O fim de semana de 10 e 11 de Setembro registou o recrudescimento da violência na Irlanda do Norte. Na sequência da proibição pelas autoridades da passagem de um desfile unionista através de um bairro católico, a força de segurança encarregue de acompanhar a marcha começou a ser alvejada por membros dos grupos paramilitares unionistas com recurso a armas automáticas, granadas e coktails molotov. Com o aumento do número de efectivos policiais e militares os confrontos alastraram no Domingo (dia 11) a vários condados em redor de Belfast, recordando episódios anteriores.
Não sendo a primeira vez que as acções implementadas pela Ordem de Orange (organização político-religiosa que congrega os protestantes defensores da união entre a Irlanda e a Grã-Bretanha) originaram situações de conflito aberto, esta parece apresentar alguns cambiantes dignos de registo. Ter-se-á tratado de uma das raras vezes em que, por iniciativa do governo (através da Comissão de Paradas, órgão criado ao abrigo dos acordos de paz de 1998), a marcha unionista foi impedida de atravessar bairros católicos (uma prática que os grupos republicanos católicos, defensores de uma Irlanda unida, sempre apelidaram de provocatória) e em que esta proibição foi ostensivamente afrontada pelas milícias unionistas, naquilo que alguns analistas interpretam como um claro sinal de receio de perca de influência.
Quando no início de Agosto escrevi, a propósito da intenção de cessar fogo manifestada pelo IRA, que face ao clima de incerteza poderiam ocorrer reacendimentos do conflito, ponderava, sobretudo, a irredutibilidade do reverendo Ian Paisley (líder do Partido Democrático Unionista) sobre o reconhecimento do Sinn Fein (partido católico, próximo do IRA, que defende a integração da Irlanda do Norte na República da Irlanda) e as possibilidades de entendimento (leia-se governabilidade) de uma situação em que uma das partes (protestantes unionistas) protela iniciativas de diálogo e entendimento com a outra parte (católicos republicanos) beneficiando do beneplácito do governo britânico. Porém, na sequência dos recentes acontecimentos começam a surgir, pela voz de Peter Hain (ministro britânico para a Irlanda) que afirmou haver a «necessidade de liderança de todas as partes, em especial da Ordem de Orange, dos grupos lealistas e dos partidos unionistas, que permitam avançar no processo» algumas ténues críticas ao reverendo Ian Paisley.
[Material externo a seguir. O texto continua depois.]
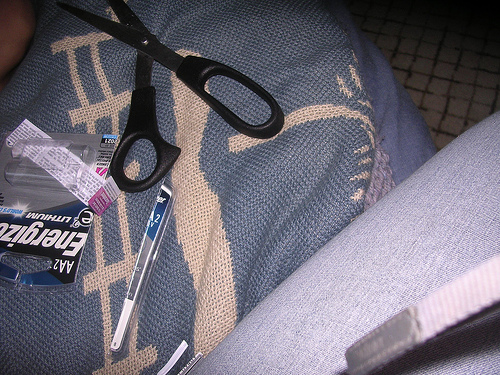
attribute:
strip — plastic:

Paralelamente a imprensa local não se coíbe de fazer referências ao agravamento da situação atribuindo a respectiva responsabilidade aos grupos paramilitares unionistas. O Independent e o Guardian relatam a escalada de violência ao longo do corrente verão, o Irish Times e o Irish News (quotidiano católico moderado de Belfast) fazem referência a um manifesto (“Love Ulster”) em torno do qual se terá unido um grupo de políticos unionistas e de paramilitares lealistas, com o bjectivo de mobilizar os protestantes da Irlanda do Norte contra o projecto de unidade irlandesa.
Esta iniciativa e os recentes acontecimentos parecem ilustrar uma profunda crise de confiança entre os unionistas que, após o anúncio do cessar fogo pelo IRA encontram grandes dificuldades em gerir um novo cenário na Irlanda. Incapazes de responder ao desafio da facção republicana (que retirou o problema da esfera militar para a política) os grupos unionistas parecem apostados no lançamento de uma campanha para incentivar o medo dos sectores protestantes e inviabilizar qualquer alteração da actual situação.
Em resumo, a hipótese de normalização do problema irlandês pela via do diálogo, fortemente reforçada com o cessar fogo anunciado pelo IRA, regista um significativo retrocesso permitindo mesmo, dada a tradicional proximidade entre os grupos unionistas e o governo britânico, recolocar a questão filosófica da origem do “terror”.